Legislation Would Permanently Extend a Currently Expired Tax Deduction for Mortgage Insurance Used by Middle-Class Homebuyers

WASHINGTON – U.S. Senators Maggie Hassan (D-NH) and Roy Blunt (R-MO) introduced bipartisan legislation to expand tax relief to middle-class homeowners. Their bill will permanently extend a currently expired tax deduction for middle-class homebuyers with mortgage insurance.
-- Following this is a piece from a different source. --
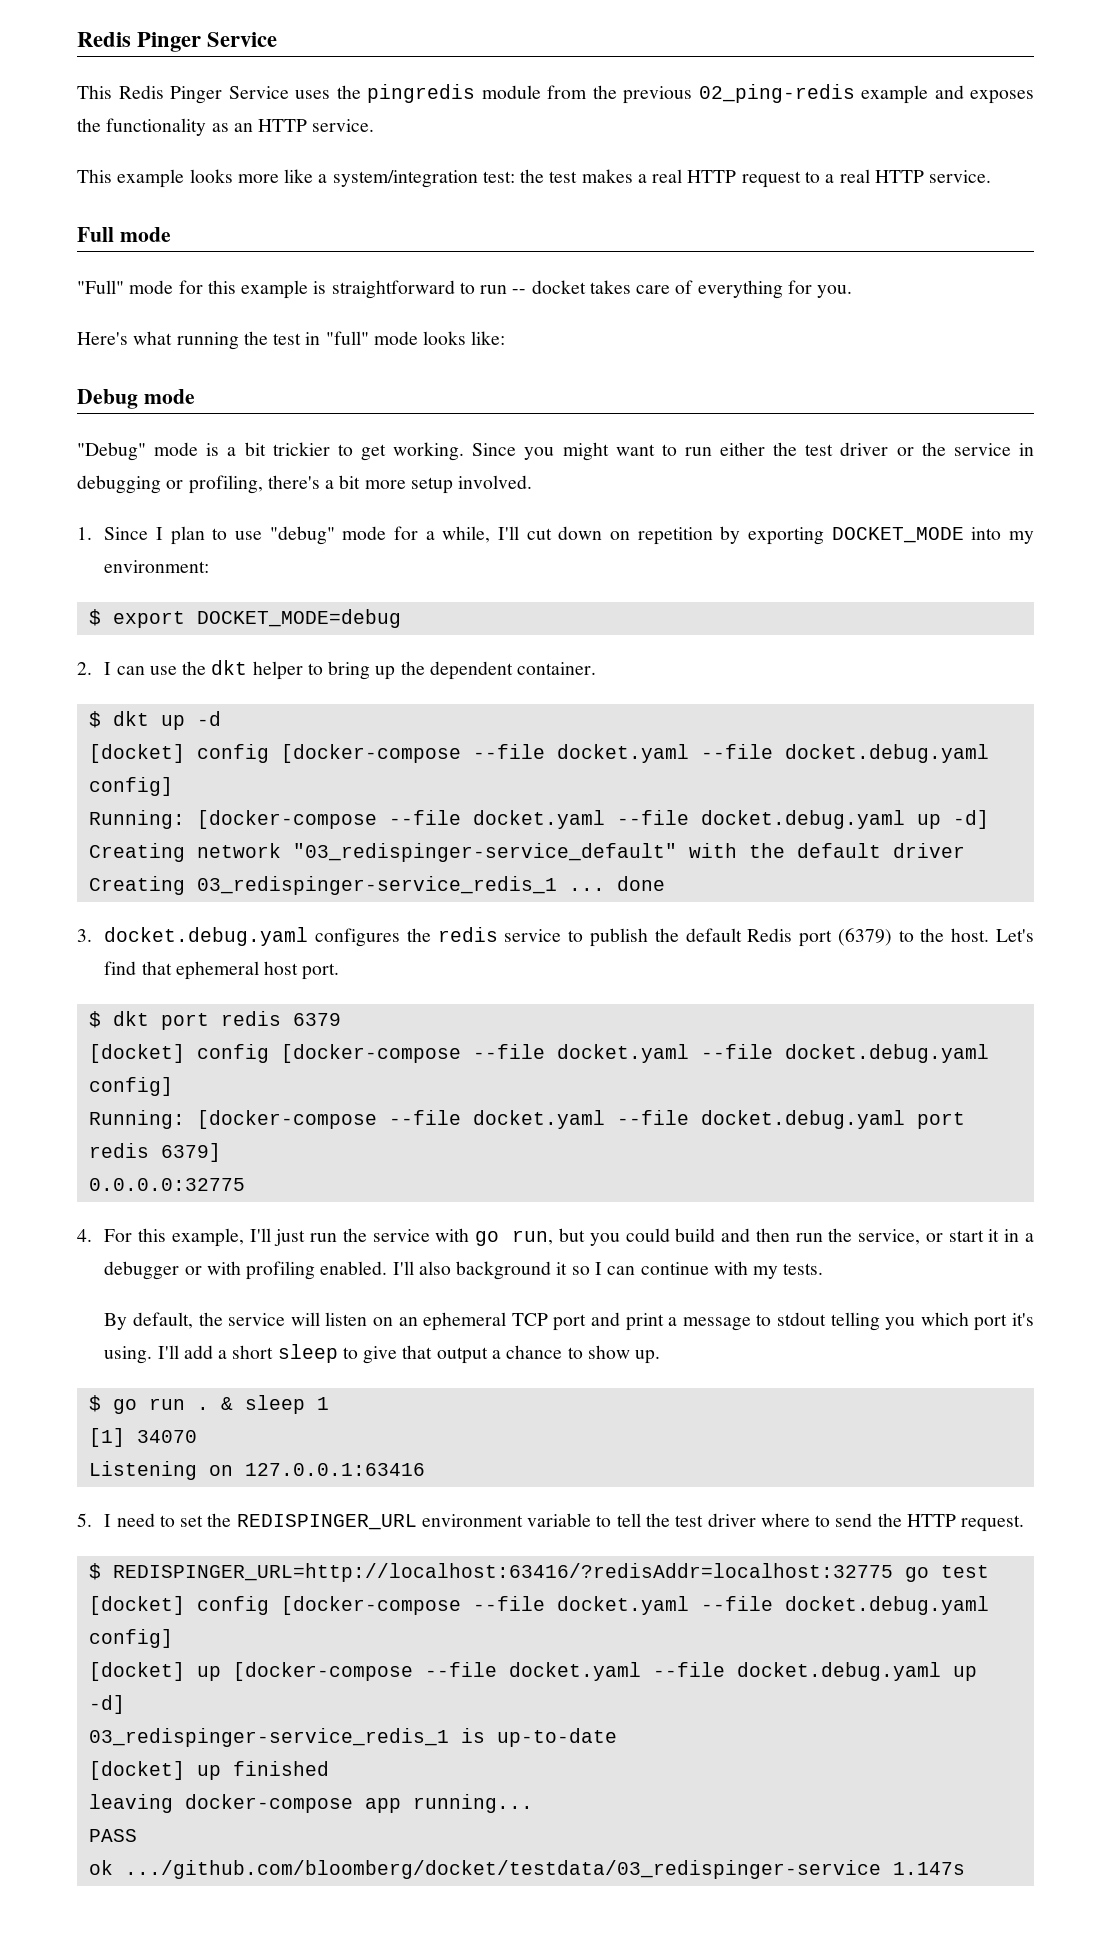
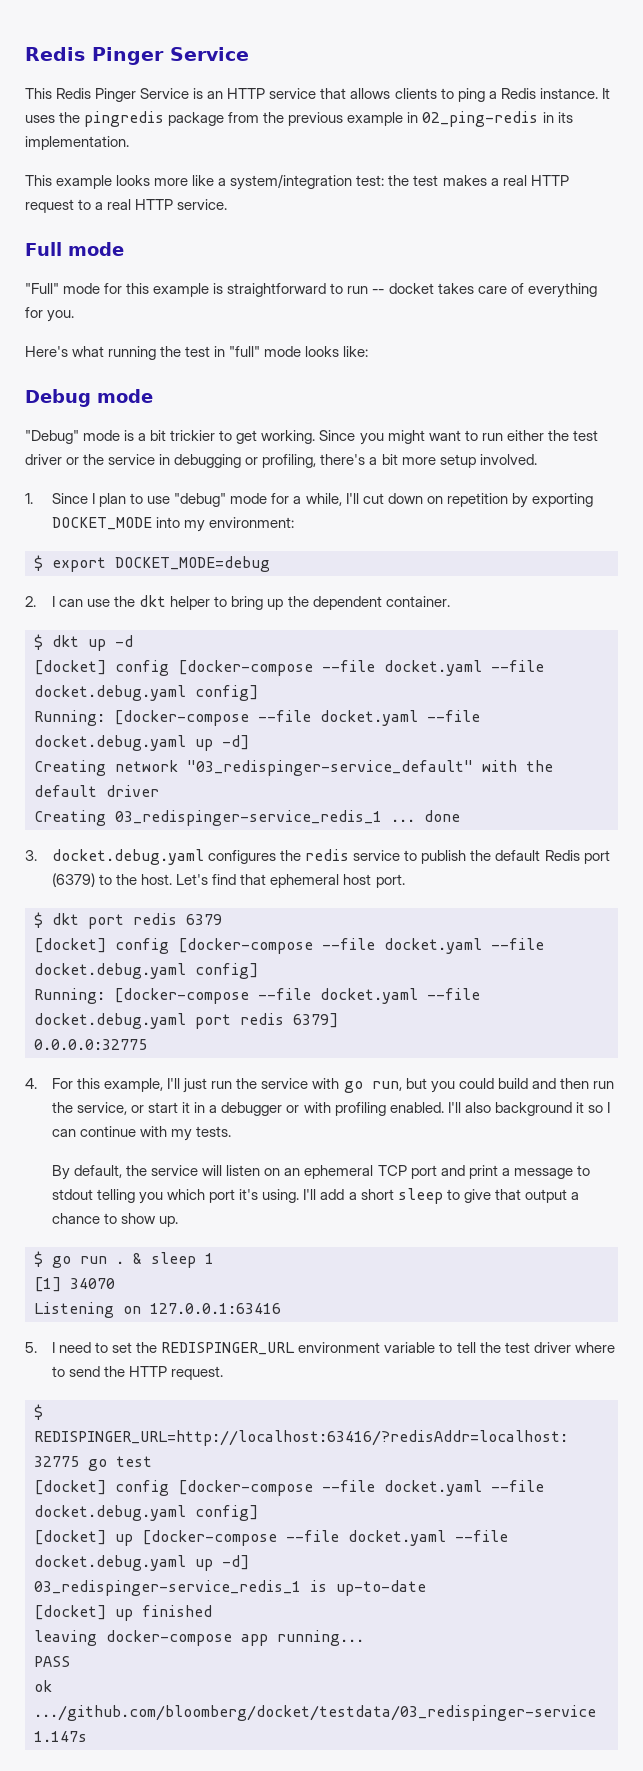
(289, 92) none -> [193,88,610,102] is an HTTP service that allows clients to ping a Redis instance. It
[481,85,541,99] module -> [168,112,225,126] package
[698,84,1034,104] [77,118,375,136] 02_ping-redis example and exposes the functionality as an HTTP service. -> [347,111,573,127] [25,136,129,150] example in 02_ping-redis in its implementation.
It would also increase the income level for families who can qualify for this tax deduction to better ensure that more middle-class homeowners can access this tax relief.

 

"All Americans deserve a place to call home, yet homeownership has become increasingly difficult for many middle-class families," said Senator Hassan. "This commonsense, bipartisan bill would help more Granite State families get the tax relief that they need during the homeownership process and help pave the way for a stronger middle class."

 

“Homeownership is an important building block for hardworking Americans to strengthen their financial footing and secure their family’s future,” said Senator Blunt. “The mortgage insurance tax deduction has a demonstrated track record of helping more people afford a home and this bill would help ensure it continues to benefit the families who need it most.”

 

Most homebuyers who can’t make a 20 percent down payment are required to buy mortgage insurance. Since 2007, homeowners could deduct premiums paid on mortgage insurance. In 2019, middle-class homebuyers got an average mortgage insurance deduction of $2,000 according to IRS data, but this tax relief expired in 2021.

 

The bipartisan Middle Class Mortgage Insurance Premium Act would permanently extend the mortgage insurance tax deduction, and expand the deduction to more taxpayers by increasing the income limit from $100,000 to $200,000 per family. According to the U.S. Mortgage Insurers, about 9,500 New Hampshire homebuyers used mortgage insurance in 2020, and about 60% of those were first-time homebuyers.